### Your objective
Every line below between the one holding "M863 32H1022L1037 40" and the one holding "M1730 537 1817", inclusive, should be copied exactly, and no other line.

##### Data supplied #####

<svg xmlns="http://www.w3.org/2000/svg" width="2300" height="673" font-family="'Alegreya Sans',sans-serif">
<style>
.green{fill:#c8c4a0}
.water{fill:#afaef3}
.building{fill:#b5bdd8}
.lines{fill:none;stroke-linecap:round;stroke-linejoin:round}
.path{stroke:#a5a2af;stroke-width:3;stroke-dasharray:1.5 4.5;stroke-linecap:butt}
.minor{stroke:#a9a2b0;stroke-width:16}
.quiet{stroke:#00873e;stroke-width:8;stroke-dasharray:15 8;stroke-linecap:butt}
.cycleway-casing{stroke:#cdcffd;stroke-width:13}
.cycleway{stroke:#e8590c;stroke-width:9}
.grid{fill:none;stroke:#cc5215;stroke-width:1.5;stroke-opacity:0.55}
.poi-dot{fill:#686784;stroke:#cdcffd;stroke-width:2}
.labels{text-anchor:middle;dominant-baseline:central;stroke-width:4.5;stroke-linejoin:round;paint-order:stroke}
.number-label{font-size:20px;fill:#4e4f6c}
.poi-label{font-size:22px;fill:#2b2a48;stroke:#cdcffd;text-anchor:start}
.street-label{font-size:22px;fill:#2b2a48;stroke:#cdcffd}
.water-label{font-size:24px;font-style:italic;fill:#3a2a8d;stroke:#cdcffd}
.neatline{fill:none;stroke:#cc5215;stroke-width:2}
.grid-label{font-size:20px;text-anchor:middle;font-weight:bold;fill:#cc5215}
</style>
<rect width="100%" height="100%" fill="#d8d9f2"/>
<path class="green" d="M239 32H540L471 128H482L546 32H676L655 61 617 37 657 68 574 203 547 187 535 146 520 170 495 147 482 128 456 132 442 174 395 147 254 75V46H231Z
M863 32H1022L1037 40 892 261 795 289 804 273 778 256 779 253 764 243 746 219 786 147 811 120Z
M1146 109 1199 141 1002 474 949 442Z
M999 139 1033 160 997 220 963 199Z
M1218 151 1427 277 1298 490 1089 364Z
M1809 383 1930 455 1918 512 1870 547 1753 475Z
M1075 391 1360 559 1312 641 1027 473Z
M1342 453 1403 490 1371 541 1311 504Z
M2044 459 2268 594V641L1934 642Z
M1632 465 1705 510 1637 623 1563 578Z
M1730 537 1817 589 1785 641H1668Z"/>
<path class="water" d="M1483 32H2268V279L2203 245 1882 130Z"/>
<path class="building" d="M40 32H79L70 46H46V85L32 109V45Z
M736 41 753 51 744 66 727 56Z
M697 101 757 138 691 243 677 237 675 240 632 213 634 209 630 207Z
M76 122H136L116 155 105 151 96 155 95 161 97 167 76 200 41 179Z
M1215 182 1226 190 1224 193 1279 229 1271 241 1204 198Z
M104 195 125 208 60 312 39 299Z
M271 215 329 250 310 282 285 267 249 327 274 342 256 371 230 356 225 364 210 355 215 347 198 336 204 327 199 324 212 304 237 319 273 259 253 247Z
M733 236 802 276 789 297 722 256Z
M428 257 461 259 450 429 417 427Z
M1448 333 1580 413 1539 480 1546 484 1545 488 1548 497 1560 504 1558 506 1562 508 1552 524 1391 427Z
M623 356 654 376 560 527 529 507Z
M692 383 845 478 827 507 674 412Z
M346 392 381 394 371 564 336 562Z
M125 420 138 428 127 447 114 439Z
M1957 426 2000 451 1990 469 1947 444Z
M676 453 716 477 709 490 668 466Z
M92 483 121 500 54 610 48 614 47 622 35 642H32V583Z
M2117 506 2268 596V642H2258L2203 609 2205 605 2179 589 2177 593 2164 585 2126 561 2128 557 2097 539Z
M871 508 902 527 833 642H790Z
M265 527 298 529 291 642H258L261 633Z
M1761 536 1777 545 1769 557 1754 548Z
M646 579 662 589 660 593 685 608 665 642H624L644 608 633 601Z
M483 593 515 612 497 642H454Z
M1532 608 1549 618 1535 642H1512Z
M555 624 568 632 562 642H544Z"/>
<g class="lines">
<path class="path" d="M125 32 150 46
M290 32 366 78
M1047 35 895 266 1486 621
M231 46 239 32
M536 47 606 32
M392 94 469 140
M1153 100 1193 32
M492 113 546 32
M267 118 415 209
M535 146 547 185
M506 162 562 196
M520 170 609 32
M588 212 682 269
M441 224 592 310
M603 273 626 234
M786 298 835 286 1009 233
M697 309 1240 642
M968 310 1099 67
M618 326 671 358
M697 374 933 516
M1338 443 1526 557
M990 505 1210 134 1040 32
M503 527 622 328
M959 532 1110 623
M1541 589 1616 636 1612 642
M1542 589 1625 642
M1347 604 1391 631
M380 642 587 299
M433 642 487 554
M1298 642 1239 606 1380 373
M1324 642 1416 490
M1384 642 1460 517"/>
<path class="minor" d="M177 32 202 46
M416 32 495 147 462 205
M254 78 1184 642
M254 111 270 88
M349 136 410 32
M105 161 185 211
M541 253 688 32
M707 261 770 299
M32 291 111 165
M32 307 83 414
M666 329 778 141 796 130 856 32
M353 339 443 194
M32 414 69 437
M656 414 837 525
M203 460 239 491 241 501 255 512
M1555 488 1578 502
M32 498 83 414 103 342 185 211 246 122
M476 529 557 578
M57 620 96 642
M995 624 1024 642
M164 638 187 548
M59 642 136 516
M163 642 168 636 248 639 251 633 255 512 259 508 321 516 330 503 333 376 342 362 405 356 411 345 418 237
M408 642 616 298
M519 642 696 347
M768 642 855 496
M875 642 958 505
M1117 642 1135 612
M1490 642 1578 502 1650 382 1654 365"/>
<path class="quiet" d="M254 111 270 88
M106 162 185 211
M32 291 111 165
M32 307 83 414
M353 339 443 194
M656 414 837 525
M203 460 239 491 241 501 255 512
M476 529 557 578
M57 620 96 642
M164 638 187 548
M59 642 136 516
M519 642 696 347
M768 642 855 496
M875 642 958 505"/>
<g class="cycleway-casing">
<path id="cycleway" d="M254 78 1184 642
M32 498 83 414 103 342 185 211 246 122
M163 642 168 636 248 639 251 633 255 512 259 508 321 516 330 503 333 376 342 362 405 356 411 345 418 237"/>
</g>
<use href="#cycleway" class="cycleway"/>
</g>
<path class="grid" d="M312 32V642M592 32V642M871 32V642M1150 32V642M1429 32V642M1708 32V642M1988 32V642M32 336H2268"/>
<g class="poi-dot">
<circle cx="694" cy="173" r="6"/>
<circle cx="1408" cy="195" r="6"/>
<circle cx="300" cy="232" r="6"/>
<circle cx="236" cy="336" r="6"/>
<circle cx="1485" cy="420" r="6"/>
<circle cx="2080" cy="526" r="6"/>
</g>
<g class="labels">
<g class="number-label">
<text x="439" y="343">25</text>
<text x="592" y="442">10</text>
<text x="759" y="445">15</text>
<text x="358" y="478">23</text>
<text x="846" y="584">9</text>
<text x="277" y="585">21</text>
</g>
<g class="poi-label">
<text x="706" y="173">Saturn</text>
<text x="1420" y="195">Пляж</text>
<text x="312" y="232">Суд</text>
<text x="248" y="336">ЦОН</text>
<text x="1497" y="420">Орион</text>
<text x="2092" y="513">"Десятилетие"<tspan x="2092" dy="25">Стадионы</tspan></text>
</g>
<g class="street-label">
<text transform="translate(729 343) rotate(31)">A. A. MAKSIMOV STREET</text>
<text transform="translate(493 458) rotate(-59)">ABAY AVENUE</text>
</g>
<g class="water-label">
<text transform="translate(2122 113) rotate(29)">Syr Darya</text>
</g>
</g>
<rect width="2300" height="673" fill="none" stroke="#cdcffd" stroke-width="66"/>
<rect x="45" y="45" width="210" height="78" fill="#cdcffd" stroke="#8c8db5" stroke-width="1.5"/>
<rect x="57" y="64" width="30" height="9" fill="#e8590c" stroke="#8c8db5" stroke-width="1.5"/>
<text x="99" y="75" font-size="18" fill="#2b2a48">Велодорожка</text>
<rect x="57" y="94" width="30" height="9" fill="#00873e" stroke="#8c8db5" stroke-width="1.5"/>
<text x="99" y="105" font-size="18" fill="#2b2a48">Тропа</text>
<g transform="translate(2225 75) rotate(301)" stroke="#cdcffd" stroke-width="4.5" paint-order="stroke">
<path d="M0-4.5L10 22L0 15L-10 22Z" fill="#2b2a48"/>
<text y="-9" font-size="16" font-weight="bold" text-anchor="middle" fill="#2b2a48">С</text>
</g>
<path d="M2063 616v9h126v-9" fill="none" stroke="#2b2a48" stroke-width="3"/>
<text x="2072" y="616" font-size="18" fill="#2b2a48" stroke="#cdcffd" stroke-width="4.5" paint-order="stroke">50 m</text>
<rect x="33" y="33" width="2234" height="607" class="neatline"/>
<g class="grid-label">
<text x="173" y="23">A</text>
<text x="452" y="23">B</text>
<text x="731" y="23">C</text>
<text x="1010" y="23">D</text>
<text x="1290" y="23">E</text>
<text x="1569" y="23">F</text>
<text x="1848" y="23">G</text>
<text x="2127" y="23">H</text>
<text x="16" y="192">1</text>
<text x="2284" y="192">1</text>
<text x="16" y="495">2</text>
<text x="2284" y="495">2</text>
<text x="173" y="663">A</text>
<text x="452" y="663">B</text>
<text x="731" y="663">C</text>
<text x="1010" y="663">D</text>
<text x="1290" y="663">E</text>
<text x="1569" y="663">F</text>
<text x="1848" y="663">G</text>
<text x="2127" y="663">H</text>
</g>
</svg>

#####

### Solution
M863 32H1022L1037 40 892 261 795 289 804 273 778 256 779 253 764 243 746 219 786 147 811 120Z
M1146 109 1199 141 1002 474 949 442Z
M999 139 1033 160 997 220 963 199Z
M1218 151 1427 277 1298 490 1089 364Z
M1809 383 1930 455 1918 512 1870 547 1753 475Z
M1075 391 1360 559 1312 641 1027 473Z
M1342 453 1403 490 1371 541 1311 504Z
M2044 459 2268 594V641L1934 642Z
M1632 465 1705 510 1637 623 1563 578Z
M1730 537 1817 589 1785 641H1668Z"/>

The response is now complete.